Request — Print each entry word for word.

-- Opening Marker --

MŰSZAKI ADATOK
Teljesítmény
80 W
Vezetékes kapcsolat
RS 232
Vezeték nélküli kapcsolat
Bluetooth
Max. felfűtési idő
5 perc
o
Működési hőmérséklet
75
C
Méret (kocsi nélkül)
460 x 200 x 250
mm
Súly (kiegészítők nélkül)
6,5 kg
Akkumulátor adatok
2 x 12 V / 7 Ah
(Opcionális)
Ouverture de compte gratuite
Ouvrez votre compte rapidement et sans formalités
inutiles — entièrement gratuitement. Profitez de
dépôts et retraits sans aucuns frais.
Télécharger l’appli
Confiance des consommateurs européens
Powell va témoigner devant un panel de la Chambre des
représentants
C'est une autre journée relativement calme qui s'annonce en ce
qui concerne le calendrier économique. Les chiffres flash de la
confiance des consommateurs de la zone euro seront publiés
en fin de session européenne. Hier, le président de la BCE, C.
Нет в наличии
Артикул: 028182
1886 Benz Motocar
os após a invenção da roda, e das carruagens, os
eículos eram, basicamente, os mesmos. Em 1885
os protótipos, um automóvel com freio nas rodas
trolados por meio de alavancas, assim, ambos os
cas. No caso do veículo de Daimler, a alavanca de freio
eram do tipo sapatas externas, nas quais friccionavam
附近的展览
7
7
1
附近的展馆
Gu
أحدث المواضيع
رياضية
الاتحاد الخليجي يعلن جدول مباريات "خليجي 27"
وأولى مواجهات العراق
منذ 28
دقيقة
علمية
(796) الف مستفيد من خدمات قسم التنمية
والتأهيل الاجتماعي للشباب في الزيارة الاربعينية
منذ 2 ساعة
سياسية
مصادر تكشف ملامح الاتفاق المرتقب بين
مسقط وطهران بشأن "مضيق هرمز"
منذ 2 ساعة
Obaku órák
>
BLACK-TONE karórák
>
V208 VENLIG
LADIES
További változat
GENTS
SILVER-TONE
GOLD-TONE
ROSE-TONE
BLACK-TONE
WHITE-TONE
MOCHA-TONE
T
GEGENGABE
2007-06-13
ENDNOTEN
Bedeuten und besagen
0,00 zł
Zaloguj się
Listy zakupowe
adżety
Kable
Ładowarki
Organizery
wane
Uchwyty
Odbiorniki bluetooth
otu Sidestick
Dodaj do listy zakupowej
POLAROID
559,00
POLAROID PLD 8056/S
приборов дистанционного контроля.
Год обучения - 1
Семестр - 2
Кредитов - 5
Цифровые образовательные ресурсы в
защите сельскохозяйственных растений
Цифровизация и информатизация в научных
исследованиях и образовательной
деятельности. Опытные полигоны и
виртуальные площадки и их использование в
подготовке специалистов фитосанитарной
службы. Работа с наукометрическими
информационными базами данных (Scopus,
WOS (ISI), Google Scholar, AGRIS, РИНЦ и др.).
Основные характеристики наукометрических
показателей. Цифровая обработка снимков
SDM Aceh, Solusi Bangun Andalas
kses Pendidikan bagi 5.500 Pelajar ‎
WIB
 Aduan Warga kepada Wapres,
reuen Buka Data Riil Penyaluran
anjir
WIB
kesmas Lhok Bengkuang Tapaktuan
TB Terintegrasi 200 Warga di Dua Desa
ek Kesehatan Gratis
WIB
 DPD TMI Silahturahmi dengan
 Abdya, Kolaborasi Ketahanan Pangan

-- Closing Marker --

Solution for this task —
MŰSZAKI ADATOK
Teljesítmény
80 W
Vezetékes kapcsolat
RS 232
Vezeték nélküli kapcsolat
Bluetooth
Max. felfűtési idő
5 perc
o
Működési hőmérséklet
75
C
Méret (kocsi nélkül)
460 x 200 x 250
mm
Súly (kiegészítők nélkül)
6,5 kg
Akkumulátor adatok
2 x 12 V / 7 Ah
(Opcionális)
Ouverture de compte gratuite
Ouvrez votre compte rapidement et sans formalités
inutiles — entièrement gratuitement. Profitez de
dépôts et retraits sans aucuns frais.
Télécharger l’appli
Confiance des consommateurs européens
Powell va témoigner devant un panel de la Chambre des
représentants
C'est une autre journée relativement calme qui s'annonce en ce
qui concerne le calendrier économique. Les chiffres flash de la
confiance des consommateurs de la zone euro seront publiés
en fin de session européenne. Hier, le président de la BCE, C.
Нет в наличии
Артикул: 028182
1886 Benz Motocar
os após a invenção da roda, e das carruagens, os
eículos eram, basicamente, os mesmos. Em 1885
os protótipos, um automóvel com freio nas rodas
trolados por meio de alavancas, assim, ambos os
cas. No caso do veículo de Daimler, a alavanca de freio
eram do tipo sapatas externas, nas quais friccionavam
附近的展览
7
7
1
附近的展馆
Gu
أحدث المواضيع
رياضية
الاتحاد الخليجي يعلن جدول مباريات "خليجي 27"
وأولى مواجهات العراق
منذ 28
دقيقة
علمية
(796) الف مستفيد من خدمات قسم التنمية
والتأهيل الاجتماعي للشباب في الزيارة الاربعينية
منذ 2 ساعة
سياسية
مصادر تكشف ملامح الاتفاق المرتقب بين
مسقط وطهران بشأن "مضيق هرمز"
منذ 2 ساعة
Obaku órák
>
BLACK-TONE karórák
>
V208 VENLIG
LADIES
További változat
GENTS
SILVER-TONE
GOLD-TONE
ROSE-TONE
BLACK-TONE
WHITE-TONE
MOCHA-TONE
T
GEGENGABE
2007-06-13
ENDNOTEN
Bedeuten und besagen
0,00 zł
Zaloguj się
Listy zakupowe
adżety
Kable
Ładowarki
Organizery
wane
Uchwyty
Odbiorniki bluetooth
otu Sidestick
Dodaj do listy zakupowej
POLAROID
559,00
POLAROID PLD 8056/S
приборов дистанционного контроля.
Год обучения - 1
Семестр - 2
Кредитов - 5
Цифровые образовательные ресурсы в
защите сельскохозяйственных растений
Цифровизация и информатизация в научных
исследованиях и образовательной
деятельности. Опытные полигоны и
виртуальные площадки и их использование в
подготовке специалистов фитосанитарной
службы. Работа с наукометрическими
информационными базами данных (Scopus,
WOS (ISI), Google Scholar, AGRIS, РИНЦ и др.).
Основные характеристики наукометрических
показателей. Цифровая обработка снимков
SDM Aceh, Solusi Bangun Andalas
kses Pendidikan bagi 5.500 Pelajar ‎
WIB
 Aduan Warga kepada Wapres,
reuen Buka Data Riil Penyaluran
anjir
WIB
kesmas Lhok Bengkuang Tapaktuan
TB Terintegrasi 200 Warga di Dua Desa
ek Kesehatan Gratis
WIB
 DPD TMI Silahturahmi dengan
 Abdya, Kolaborasi Ketahanan Pangan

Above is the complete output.